Thu Apr 6 00:11:23 EDT 2006

This info was posted to a Grid Engine mailing list a few days ago,  
figured I'd pass it along the relevant details.

GridwiseTech has prepared and published vendor-independent report on  
grid brokers (metaschedulers).  You can find it, free of charge,  
here: http://www.gridwisetech.com/metaschedulers-pr

GridwiseTech defines a metascheduler as:

  "Metascheduling also popularly known as brokering is an important  
piece in a typical computational Grid. A metascheduler is the vital  
part responsible for the load balancing work between sites and data  
centers. Metascheduling is a technology in the Grid that is  
responsible for managing jobs and application workflow, including  
submitting, scheduling, executing, monitoring, stopping, and  
retrieving results of computational jobs."
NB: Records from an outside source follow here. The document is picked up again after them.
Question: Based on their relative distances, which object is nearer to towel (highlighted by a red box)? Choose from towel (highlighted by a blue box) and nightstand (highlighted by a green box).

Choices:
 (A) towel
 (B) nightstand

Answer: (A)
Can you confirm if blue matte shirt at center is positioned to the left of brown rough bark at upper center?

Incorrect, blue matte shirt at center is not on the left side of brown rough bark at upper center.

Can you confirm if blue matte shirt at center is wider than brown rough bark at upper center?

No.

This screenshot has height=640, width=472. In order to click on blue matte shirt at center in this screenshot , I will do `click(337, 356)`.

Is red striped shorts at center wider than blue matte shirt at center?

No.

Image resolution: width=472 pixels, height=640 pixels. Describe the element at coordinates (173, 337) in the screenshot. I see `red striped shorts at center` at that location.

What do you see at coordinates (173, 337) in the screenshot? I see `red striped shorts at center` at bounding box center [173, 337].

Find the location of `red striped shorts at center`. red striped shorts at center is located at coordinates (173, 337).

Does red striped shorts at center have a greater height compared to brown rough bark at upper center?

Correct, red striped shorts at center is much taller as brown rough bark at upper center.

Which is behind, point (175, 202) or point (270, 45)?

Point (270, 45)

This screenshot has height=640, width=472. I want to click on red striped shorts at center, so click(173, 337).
The report contains a survey and overview of available metascheduling  
implementations including:

     * CSF & Platform CSF Plus
     * Grid Service Broker
     * GridWay
     * Moab Grid Scheduler (aka Silver)
     * EGEE Workload Manager Service (WMS)
     * Nimrod/G and Axceleon EnFuzion
     * MP Synergy
     * Condor-G

I like the report and I'm glad Gridwise took the time to research and  
write it. Metaschedulers are pretty much a mystery to me.
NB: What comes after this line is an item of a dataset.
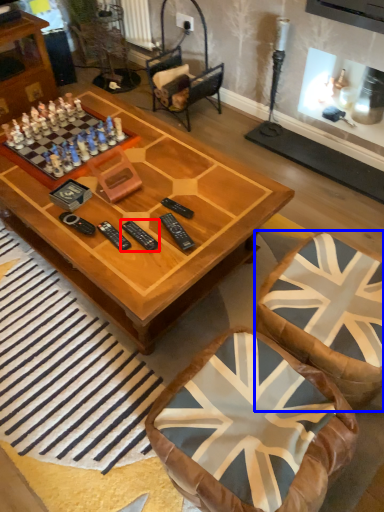
Question: Which object is further to the camera taking this photo, remote (highlighted by a red box) or swivel chair (highlighted by a blue box)?

Choices:
 (A) remote
 (B) swivel chair

Answer: (A)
It makes for interesting reading, particularly the details on all the  
functions and features you lose or lack (or have to write yourself)  
when trying to move from a traditional cluster or compute farm to a  
WAN-based system where one has to manage workloads across many  
administrative domains and different grid implementations.  It is a  
very tough problem. Give me the fine-grained resource allocation and  
scheduling policies of Grid Engine or Platform LSF any day.

<rant mode on>
Looks like I'll still continue to be a grid computing cynic in 2006.   
Nothing has really changed -- I look around and see lots of hype and  
little one-off "grid" projects that will never live or grow beyond  
their initial rollout phases (or the lifespan of the academic  
grant).  Also I'm seeing more academic and industry folk who demand  
(or think they *really need* ) WAN-scale grids for no clear  
practical, scientific, IT or business reason. Odd.

Weighing the costs of dirt-cheap CPU power against the complication,  
expense, social/political hassles and operational burden involved in  
setting up and maintaining a WAN-scale grid it still seems cheaper,  
safer and faster (admittedly from my industry biased perspective)  to  
centralize the compute resources and then bring in the *users* over  
WAN or VPN links.

Compute power these days is pretty cheap and easy to source and  
deploy, the real expense is storage, networking and keeping  
everything running smoothly.  Especially in life science where much  
of the application mix is I/O bound rather than CPU bound. The only  
justifications I can think of for spreading this stuff out all over  
the place would be non-science related -- things like disaster  
tolerance, 24/7 computing and business continuity requirements etc.
</rant mode off>

Just my $.02

-Chris